La gamme MX Master de Logitech est la référence des souris ergonomiques. La MX Master 4 débarque donc avec la lourde responsabilité de succéder aux versions précédentes très réussies.

Plutôt que d'opérer une révolution risquée, le constructeur suisse a fait le choix de l'évolution par petites touches. Matériaux durables, intégration de l'intelligence artificielle ou encore ajout d'un système de vibrations inédit… Voici ce qui est au menu de cette mise à jour. Reste à savoir si cette prudence itérative suffit pour que l'appareil conserve la tête du peloton. Ou si, selon nos tests, il se repose un peu trop confortablement sur ses lauriers.

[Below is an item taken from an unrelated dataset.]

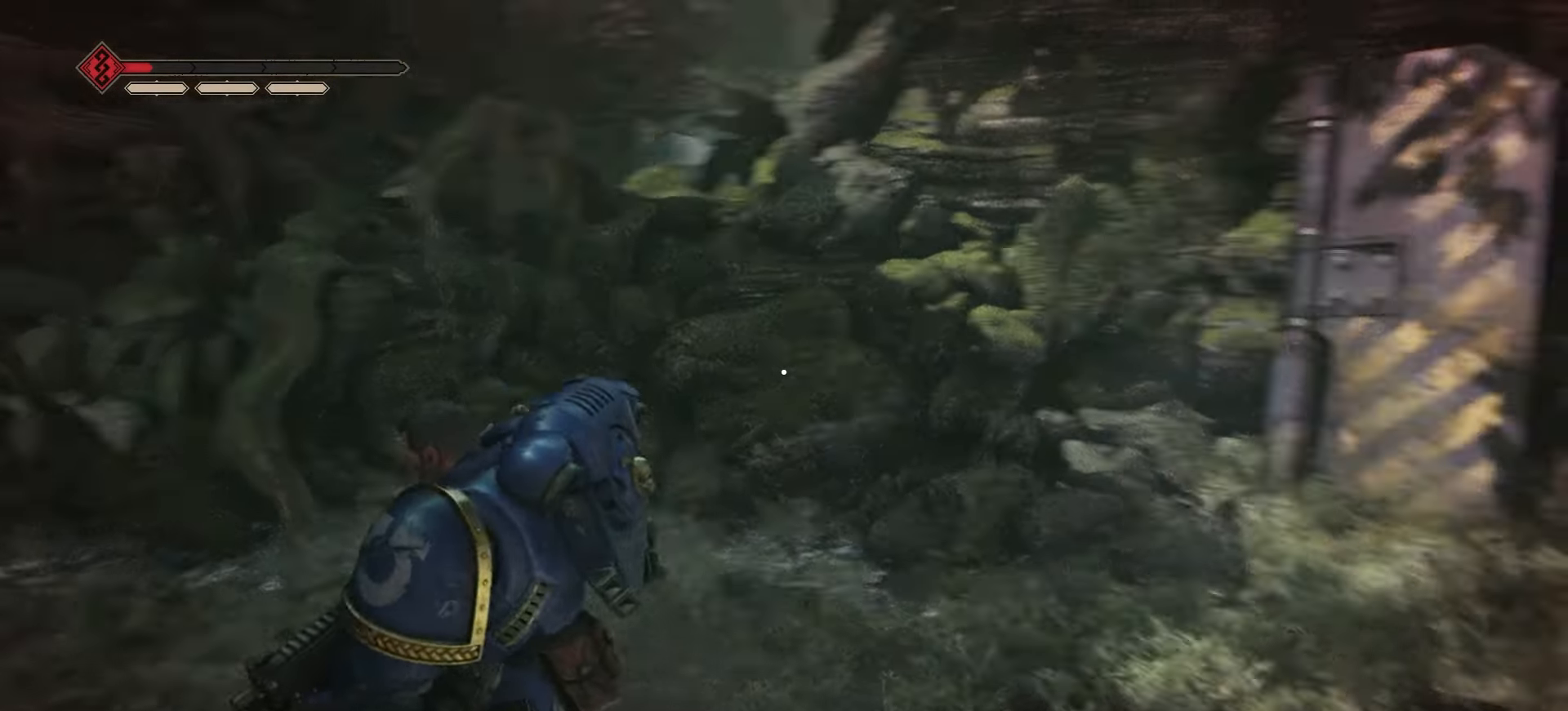
{"keys": [], "mouse": [], "events": []}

Notre avis après le test de la Logitech MX Master 4

Dès la première prise en main, la qualité de la MX Master 4 saute aux yeux. Logitech a fait un effort réel sur l'écoconception, avec une part importante de plastiques recyclés sans sacrifier l'allure haut de gamme du périphérique. Le confort est indéniable, sublimé par la redoutable molette MagSpeed et sa technologie SmartShift. Elle passe d'un crantage précis à un défilement libre en une fraction de seconde. Néanmoins, son design clivant présente quelques contraintes. La souris est particulièrement massive et lourde, tandis que sa courbure prononcée casse la ligne naturelle de l'avant-bras. Lors de nos sessions d'utilisation prolongées, l'utilisation d'un repose-poignet s'est avérée indispensable pour éviter la fatigue articulaire. Notons également que les gauchers sont, une fois de plus, totalement exclus de l'équation et qu'aucun espace n'a été prévu pour ranger le minuscule dongle de connexion.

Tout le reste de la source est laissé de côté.